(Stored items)

★ ★ ★ ★

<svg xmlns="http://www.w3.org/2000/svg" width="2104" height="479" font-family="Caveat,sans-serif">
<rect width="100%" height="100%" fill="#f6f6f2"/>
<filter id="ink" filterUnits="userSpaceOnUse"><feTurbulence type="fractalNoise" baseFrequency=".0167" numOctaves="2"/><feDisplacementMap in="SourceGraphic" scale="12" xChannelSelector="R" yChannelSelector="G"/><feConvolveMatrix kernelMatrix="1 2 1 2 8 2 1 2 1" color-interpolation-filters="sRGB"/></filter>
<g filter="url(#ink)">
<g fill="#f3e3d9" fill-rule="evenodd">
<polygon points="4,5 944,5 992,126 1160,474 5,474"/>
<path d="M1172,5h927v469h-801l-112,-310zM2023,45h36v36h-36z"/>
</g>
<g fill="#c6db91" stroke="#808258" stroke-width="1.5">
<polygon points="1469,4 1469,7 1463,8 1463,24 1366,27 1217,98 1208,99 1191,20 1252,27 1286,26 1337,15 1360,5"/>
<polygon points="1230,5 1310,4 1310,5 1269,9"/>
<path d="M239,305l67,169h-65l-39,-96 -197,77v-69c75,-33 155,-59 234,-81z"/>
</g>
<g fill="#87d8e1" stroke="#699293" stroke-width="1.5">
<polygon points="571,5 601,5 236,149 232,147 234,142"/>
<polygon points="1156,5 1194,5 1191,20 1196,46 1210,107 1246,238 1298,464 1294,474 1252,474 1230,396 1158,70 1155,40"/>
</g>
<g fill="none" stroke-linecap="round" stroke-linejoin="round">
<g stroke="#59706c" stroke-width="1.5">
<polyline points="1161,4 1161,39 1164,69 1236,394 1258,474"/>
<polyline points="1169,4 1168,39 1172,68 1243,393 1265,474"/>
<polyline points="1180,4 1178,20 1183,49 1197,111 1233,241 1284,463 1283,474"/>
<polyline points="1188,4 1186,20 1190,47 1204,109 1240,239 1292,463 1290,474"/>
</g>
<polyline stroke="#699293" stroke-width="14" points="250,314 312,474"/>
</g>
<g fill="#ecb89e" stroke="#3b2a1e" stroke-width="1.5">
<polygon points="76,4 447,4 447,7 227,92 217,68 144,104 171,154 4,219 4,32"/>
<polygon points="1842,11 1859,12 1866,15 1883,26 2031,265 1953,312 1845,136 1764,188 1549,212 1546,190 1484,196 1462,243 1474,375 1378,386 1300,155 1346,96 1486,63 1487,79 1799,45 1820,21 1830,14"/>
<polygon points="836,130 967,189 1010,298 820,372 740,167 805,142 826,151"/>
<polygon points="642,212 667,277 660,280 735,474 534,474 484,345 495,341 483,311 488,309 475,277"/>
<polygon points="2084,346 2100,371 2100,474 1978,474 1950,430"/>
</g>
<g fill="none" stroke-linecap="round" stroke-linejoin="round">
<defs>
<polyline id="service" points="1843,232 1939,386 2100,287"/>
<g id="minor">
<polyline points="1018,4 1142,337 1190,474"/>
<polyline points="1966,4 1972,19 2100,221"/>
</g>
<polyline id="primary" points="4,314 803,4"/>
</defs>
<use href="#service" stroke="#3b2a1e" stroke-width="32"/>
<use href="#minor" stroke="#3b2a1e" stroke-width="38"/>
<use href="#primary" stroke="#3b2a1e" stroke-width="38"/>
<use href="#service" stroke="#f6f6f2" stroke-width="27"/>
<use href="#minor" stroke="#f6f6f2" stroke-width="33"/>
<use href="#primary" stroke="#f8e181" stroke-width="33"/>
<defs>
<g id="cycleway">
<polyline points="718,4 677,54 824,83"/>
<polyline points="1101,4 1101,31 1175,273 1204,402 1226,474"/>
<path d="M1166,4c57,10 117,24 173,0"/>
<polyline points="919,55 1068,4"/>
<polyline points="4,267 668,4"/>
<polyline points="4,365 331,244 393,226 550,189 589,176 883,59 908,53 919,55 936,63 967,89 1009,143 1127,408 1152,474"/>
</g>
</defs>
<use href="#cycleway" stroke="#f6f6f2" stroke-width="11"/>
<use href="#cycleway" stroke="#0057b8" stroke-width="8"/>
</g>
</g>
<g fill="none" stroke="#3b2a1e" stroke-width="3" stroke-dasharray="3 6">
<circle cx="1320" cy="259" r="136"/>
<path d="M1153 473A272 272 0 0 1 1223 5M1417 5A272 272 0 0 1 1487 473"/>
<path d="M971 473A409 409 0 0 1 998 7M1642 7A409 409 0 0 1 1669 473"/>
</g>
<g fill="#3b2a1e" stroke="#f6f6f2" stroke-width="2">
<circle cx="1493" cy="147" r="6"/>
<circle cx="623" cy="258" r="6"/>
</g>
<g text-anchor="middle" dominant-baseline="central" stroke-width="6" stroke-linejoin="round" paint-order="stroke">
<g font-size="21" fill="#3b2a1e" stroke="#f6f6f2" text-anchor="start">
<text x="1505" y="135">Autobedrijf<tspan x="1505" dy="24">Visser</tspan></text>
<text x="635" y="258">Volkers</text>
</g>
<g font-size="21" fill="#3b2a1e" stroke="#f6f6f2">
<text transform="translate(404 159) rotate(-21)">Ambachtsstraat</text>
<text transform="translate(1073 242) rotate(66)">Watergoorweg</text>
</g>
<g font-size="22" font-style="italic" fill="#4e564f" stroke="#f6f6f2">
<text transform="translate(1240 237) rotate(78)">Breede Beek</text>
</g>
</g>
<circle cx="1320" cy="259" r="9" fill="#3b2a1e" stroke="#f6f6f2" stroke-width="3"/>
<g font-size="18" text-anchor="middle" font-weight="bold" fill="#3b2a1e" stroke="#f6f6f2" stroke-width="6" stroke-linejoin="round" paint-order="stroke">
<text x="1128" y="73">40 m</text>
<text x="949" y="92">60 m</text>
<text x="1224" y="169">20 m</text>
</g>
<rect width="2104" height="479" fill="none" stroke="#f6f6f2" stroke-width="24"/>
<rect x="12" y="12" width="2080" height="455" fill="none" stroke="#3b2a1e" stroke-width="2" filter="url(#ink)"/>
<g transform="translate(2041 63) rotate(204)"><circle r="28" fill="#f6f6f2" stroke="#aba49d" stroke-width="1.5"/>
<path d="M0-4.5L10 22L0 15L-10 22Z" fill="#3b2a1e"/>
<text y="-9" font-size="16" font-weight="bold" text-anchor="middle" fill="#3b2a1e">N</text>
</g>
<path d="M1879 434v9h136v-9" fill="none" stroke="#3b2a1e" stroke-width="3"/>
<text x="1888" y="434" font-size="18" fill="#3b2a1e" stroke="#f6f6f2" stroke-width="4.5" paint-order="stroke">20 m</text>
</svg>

★ ★ ★ ★

▸ **What you are asked to do**: Scan the lines above, and whenever one holds the string "minor", copy it.

▸ **Completed exercise**:
<g id="minor">
<use href="#minor" stroke="#3b2a1e" stroke-width="38"/>
<use href="#minor" stroke="#f6f6f2" stroke-width="33"/>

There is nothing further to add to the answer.